Each entry below must be repeated exactly, with pictures left out.

== Segment start ==

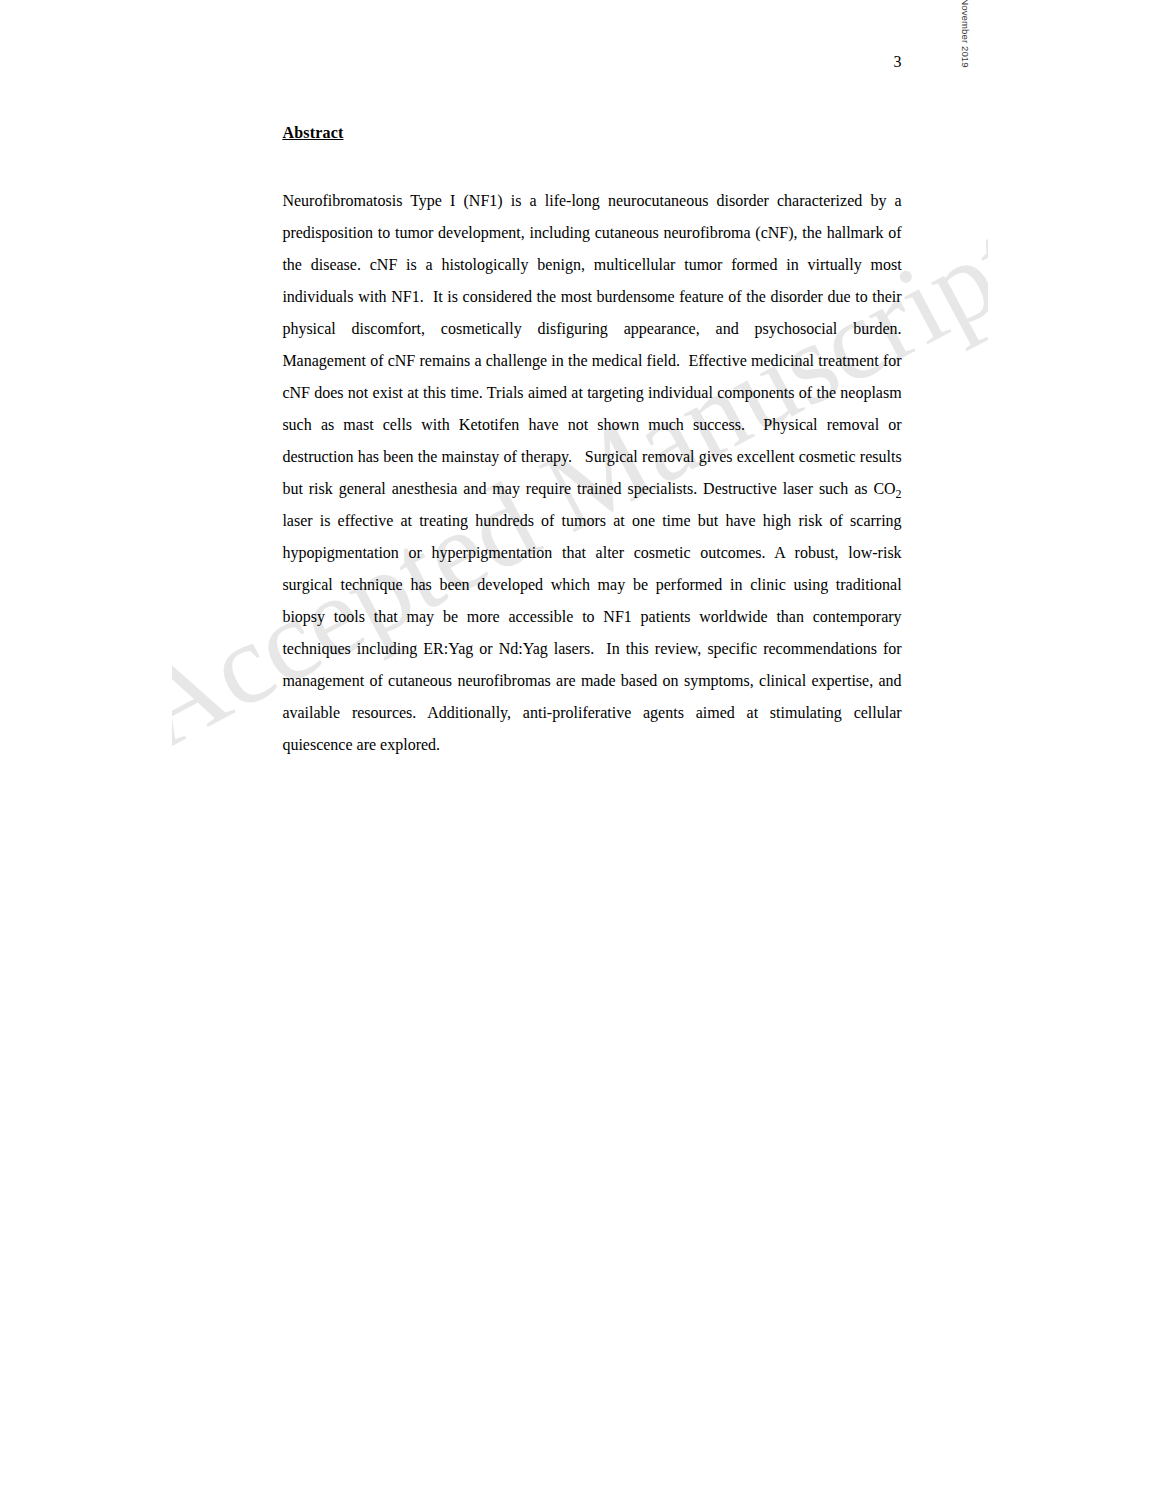Accepted Manuscript
Downloaded from https://academic.oup.com/noa/advance-article-abstract/doi/10.1093/noajnl/vdz034/5576129 by guest on 12 November 2019
3
Abstract
Neurofibromatosis Type I (NF1) is a life-long neurocutaneous disorder characterized by a predisposition to tumor development, including cutaneous neurofibroma (cNF), the hallmark of the disease. cNF is a histologically benign, multicellular tumor formed in virtually most individuals with NF1. It is considered the most burdensome feature of the disorder due to their physical discomfort, cosmetically disfiguring appearance, and psychosocial burden. Management of cNF remains a challenge in the medical field. Effective medicinal treatment for cNF does not exist at this time. Trials aimed at targeting individual components of the neoplasm such as mast cells with Ketotifen have not shown much success. Physical removal or destruction has been the mainstay of therapy. Surgical removal gives excellent cosmetic results but risk general anesthesia and may require trained specialists. Destructive laser such as CO2 laser is effective at treating hundreds of tumors at one time but have high risk of scarring hypopigmentation or hyperpigmentation that alter cosmetic outcomes. A robust, low-risk surgical technique has been developed which may be performed in clinic using traditional biopsy tools that may be more accessible to NF1 patients worldwide than contemporary techniques including ER:Yag or Nd:Yag lasers. In this review, specific recommendations for management of cutaneous neurofibromas are made based on symptoms, clinical expertise, and available resources. Additionally, anti-proliferative agents aimed at stimulating cellular quiescence are explored.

== Segment end ==

- **Solution for this task**
Accepted Manuscript
Downloaded from https://academic.oup.com/noa/advance-article-abstract/doi/10.1093/noajnl/vdz034/5576129 by guest on 12 November 2019
3
Abstract
Neurofibromatosis Type I (NF1) is a life-long neurocutaneous disorder characterized by a predisposition to tumor development, including cutaneous neurofibroma (cNF), the hallmark of the disease. cNF is a histologically benign, multicellular tumor formed in virtually most individuals with NF1. It is considered the most burdensome feature of the disorder due to their physical discomfort, cosmetically disfiguring appearance, and psychosocial burden. Management of cNF remains a challenge in the medical field. Effective medicinal treatment for cNF does not exist at this time. Trials aimed at targeting individual components of the neoplasm such as mast cells with Ketotifen have not shown much success. Physical removal or destruction has been the mainstay of therapy. Surgical removal gives excellent cosmetic results but risk general anesthesia and may require trained specialists. Destructive laser such as CO2 laser is effective at treating hundreds of tumors at one time but have high risk of scarring hypopigmentation or hyperpigmentation that alter cosmetic outcomes. A robust, low-risk surgical technique has been developed which may be performed in clinic using traditional biopsy tools that may be more accessible to NF1 patients worldwide than contemporary techniques including ER:Yag or Nd:Yag lasers. In this review, specific recommendations for management of cutaneous neurofibromas are made based on symptoms, clinical expertise, and available resources. Additionally, anti-proliferative agents aimed at stimulating cellular quiescence are explored.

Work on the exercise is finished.